I am used to strat my day with some cookies I buy from Abo Salem moveable shop on my way to work, where fresh smell of these cookies spreads in the neiborhood.
Abo Salem, in his forties, is a poor man who earns his living from selling cakes and cookies. He is a good-hearted man whose smile attracts customers, but there is something in him makes me curious; it is the porte-clés which he keeps holding in his hand kissing it passionately repeatedly.
I came closer to him and asked him about it; he answered me after moments as he heaved a sigh getting all his memories at once, he said: ah young lady.. every key has a separate story which stands for a plight”.
I did not get what he meant, later he held the keys and started with the first saying: “This is my parents’ house key, I keep it hoping I will someday use it opening its door to remember my precious moments of my mother embracing me for coming home and kissing me, and my father sitting on his favorite couch”.

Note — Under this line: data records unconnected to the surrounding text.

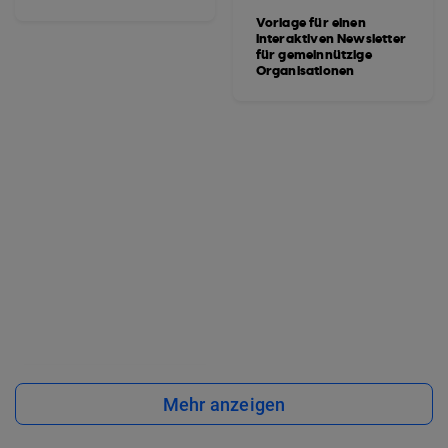
Vorlage für einen
interaktiven Newsletter
für gemeinnützige
Organisationen
Mehr anzeigen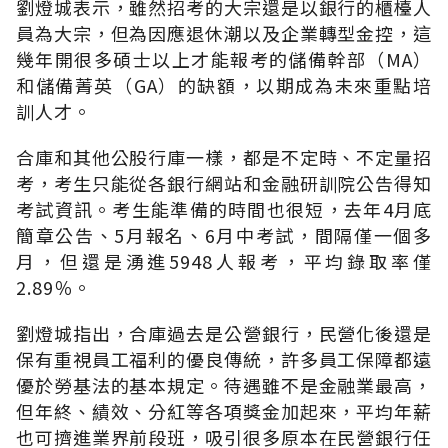
劉燈城表示，雖然招考的大宗還是以銀行的櫃檯人
員為大宗，但為因應退休潮以及企業轉型金控，這
幾年開很多碩士以上才能報考的儲備幹部（MA）
和儲備菁英（GA）的缺額，以期成為未來重點培
訓人才。
合庫和其他公股行庫一樣，都是不定時、不定量招
考，考生只能從各銀行網站和金融研訓院公告得知
考試資訊。考生能準備的時間也很短，去年4月底
簡章公告、5月報名、6月中考試，間隔僅一個多
月，但還是湧進5948人報考，平均錄取率僅
2.89％。
劉燈城指出，合庫過去是公營銀行，民營化後還是
保有重視員工福利的優良傳統，許多員工保障都遠
優於勞基法的基本規定。待遇雖不是金融業最高，
但年終、績效、分紅等各項獎金加起來，平均年薪
也可擠進業界前段班，吸引很多原本在民營銀行任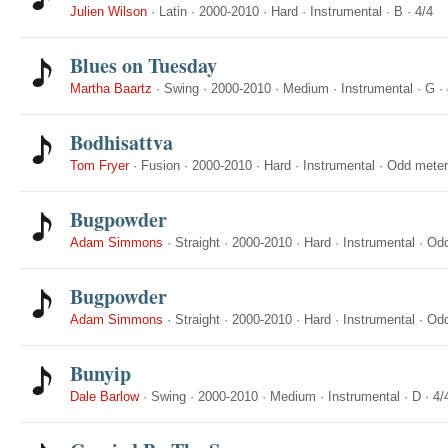
Julien Wilson
·
Latin
·
2000-2010
·
Hard
·
Instrumental
·
B
·
4/4
Blues on Tuesday
Martha Baartz
·
Swing
·
2000-2010
·
Medium
·
Instrumental
·
G
·
Bodhisattva
Tom Fryer
·
Fusion
·
2000-2010
·
Hard
·
Instrumental
·
Odd meter
Bugpowder
Adam Simmons
·
Straight
·
2000-2010
·
Hard
·
Instrumental
·
Odd
Bugpowder
Adam Simmons
·
Straight
·
2000-2010
·
Hard
·
Instrumental
·
Odd
Bunyip
Dale Barlow
·
Swing
·
2000-2010
·
Medium
·
Instrumental
·
D
·
4/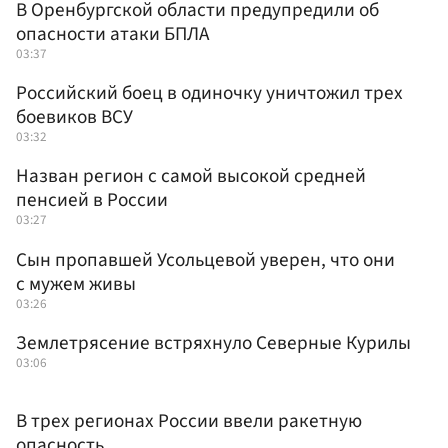
В Оренбургской области предупредили об
опасности атаки БПЛА
03:37
Российский боец в одиночку уничтожил трех
боевиков ВСУ
03:32
Назван регион с самой высокой средней
пенсией в России
03:27
Сын пропавшей Усольцевой уверен, что они
с мужем живы
03:26
Землетрясение встряхнуло Северные Курилы
03:06
В трех регионах России ввели ракетную
опасность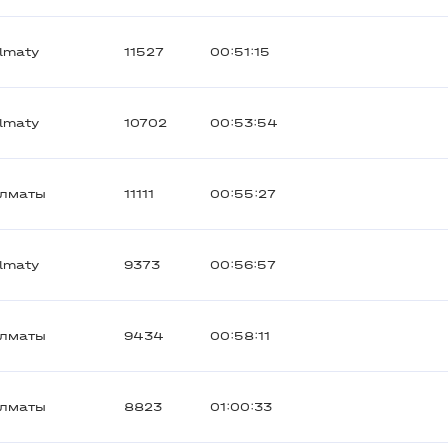
lmaty
11527
00:51:15
lmaty
10702
00:53:54
лматы
11111
00:55:27
lmaty
9373
00:56:57
лматы
9434
00:58:11
лматы
8823
01:00:33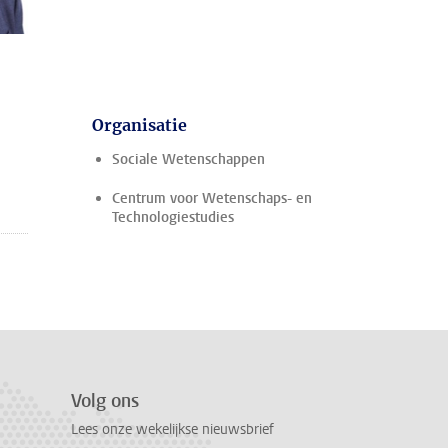
Organisatie
Sociale Wetenschappen
Centrum voor Wetenschaps- en
Technologiestudies
Volg ons
Lees onze wekelijkse nieuwsbrief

Moving to another key, he proceeded: “This one is for my motorcycle whose sound I miss a lot; its sound is so special to me”.
“This key is for my aunt’s house as she kept it with me to water her flowers in her house garden as she is abroad “, he added.
He proceeded saying: ” regarding this one, it is a key of my uncle’s house, where he and his sons have travelled to Turkey to earn their living after circumstances get dire”.
“This and this..”, it was a big group series of keys of houses of people, neighborhoods, friends who trusted him with them.
Then he reached to the last key, at which he paused, and said: “Considering this, it is the key of the house of my brother, who I have not seen for 3 years where he was forced to abandon his house as bombardment of its area got intensified”.
“Young lady, I have nothing but for memories of a city from which I was displaced. I fear forgetting them as time passes, but touching the keys makes me see the faces of the owners of those properties; the thing gives me more patience and insistence to hope of getting back again. Although I believe most of them got destroyed, robbed or sold. Yet, my memories are alive”.